Pressure to come on the hospital
For the moment, we have spoken without nuance of all the people contracting the virus struck by the seal of Delta. But these values do not say anything about serious forms, and therefore hospitalizations. Pasteur of course thought of the question, in the light of his models.
“In all scenarios, the number of hospital admissions remains relatively low on August 1,” the document opens.
Alas, however, it could only be a lag. Because by maintaining an Rd of 2.0 “, the daily number of hospital admissions could reach the values observed during the second wave (November 2020) in mid-August, with a peak in early September greatly exceeding the size of the first wave (March 2020) “, we are struck.

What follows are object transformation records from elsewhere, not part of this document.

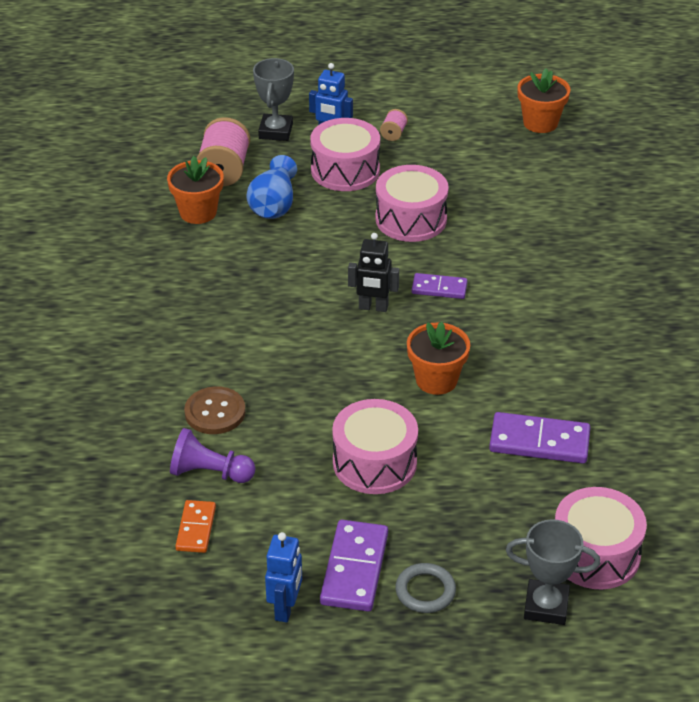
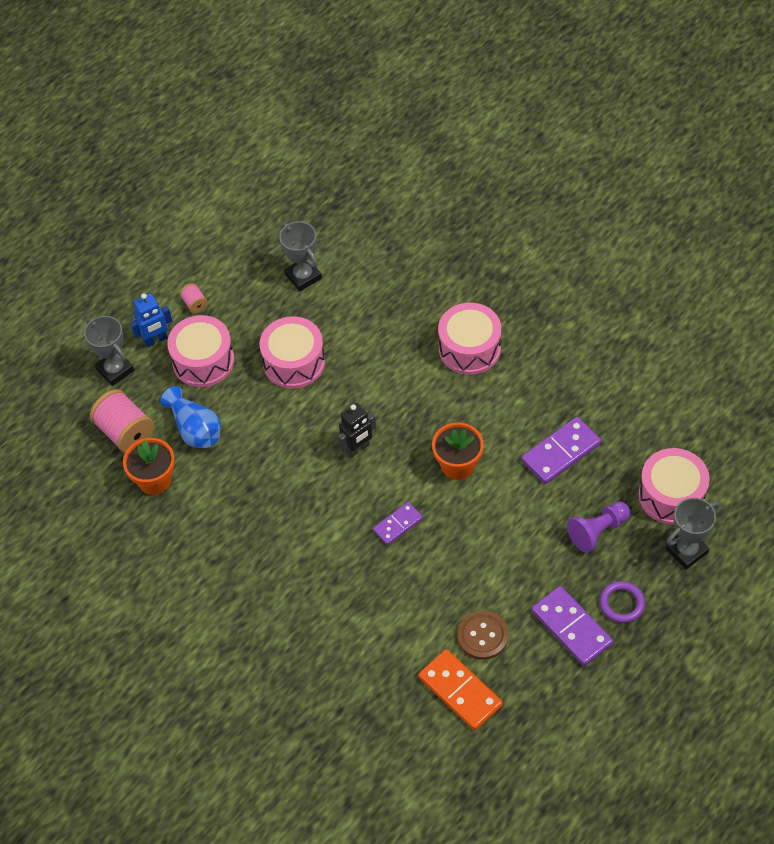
camera: 45 degrees left, 15 degrees up
purple pawn [170,428,255,483] -> purple pawn moved to [567,501,630,553]
orange domino [175,500,216,553] -> orange domino [418,649,503,730], size x1.63
brown button [184,386,246,434] -> brown button moved to [457,610,508,660]
blue robot [265,532,302,623] -> none
pink drum [332,399,418,494] -> pink drum moved to [438,303,501,375]
grey ring [396,563,456,613] -> purple ring [599,581,645,623]
purple domino [412,273,468,299] -> purple domino moved to [373,502,423,545]
orange flower pot [518,68,570,133] -> none
none -> grey trophy [279,221,322,291]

In addition, a transmission index pushed back to 1.8 would bring out the rejuvenation of the population exposed this time to the most virulent forms. “We would reach a peak of hospitalizations similar to that of the first wave in September, with a number of beds occupied in critical care substantially higher than the peak of March 2020 due to a younger population of hospitalized patients”, blows the report in this perspective. “In the scenario Rd = 1.5, the peak would be at the end of September with a much lower amplitude than that of the previous waves”, we then say.

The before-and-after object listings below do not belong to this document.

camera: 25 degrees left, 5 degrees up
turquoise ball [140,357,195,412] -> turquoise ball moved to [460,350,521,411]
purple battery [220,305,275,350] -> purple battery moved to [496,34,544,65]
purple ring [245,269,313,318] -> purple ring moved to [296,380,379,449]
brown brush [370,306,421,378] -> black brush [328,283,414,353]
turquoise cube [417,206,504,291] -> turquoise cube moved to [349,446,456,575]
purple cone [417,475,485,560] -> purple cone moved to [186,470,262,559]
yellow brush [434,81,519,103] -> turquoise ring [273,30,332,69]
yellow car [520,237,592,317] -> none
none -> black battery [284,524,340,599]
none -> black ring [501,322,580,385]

The results of the races are therefore hardly brilliant. Regardless of the end, or rather the scenario, by which we take Delta’s future trajectory, we must therefore expect “significant pressure on the hospital from August”.
Judging the Fourth Wave
However, the authors of this work do not invite discouragement. They even point out that a much lower health effort than during the first confinement (an era during which the transmission rates had been planed by about 80%) would already greatly lighten the picture sketched out by this fourth wave which is rising:
“Even relatively small reductions in the transmission rate this summer (in the order of 10 to 25%) would significantly reduce the size of the peak in hospitalizations and delay the onset of this peak to a time when the hospital would be in a better position to absorb an influx of patients. “
As for the idea of an increased risk of hospitalization with the Delta variant compared to Alpha (the variant that was originally said to be British), the researchers refuse to come forward: they concede that this greater severity of Delta on his to anticipate is “possible” but consider that the available data are “not yet clear on this point”.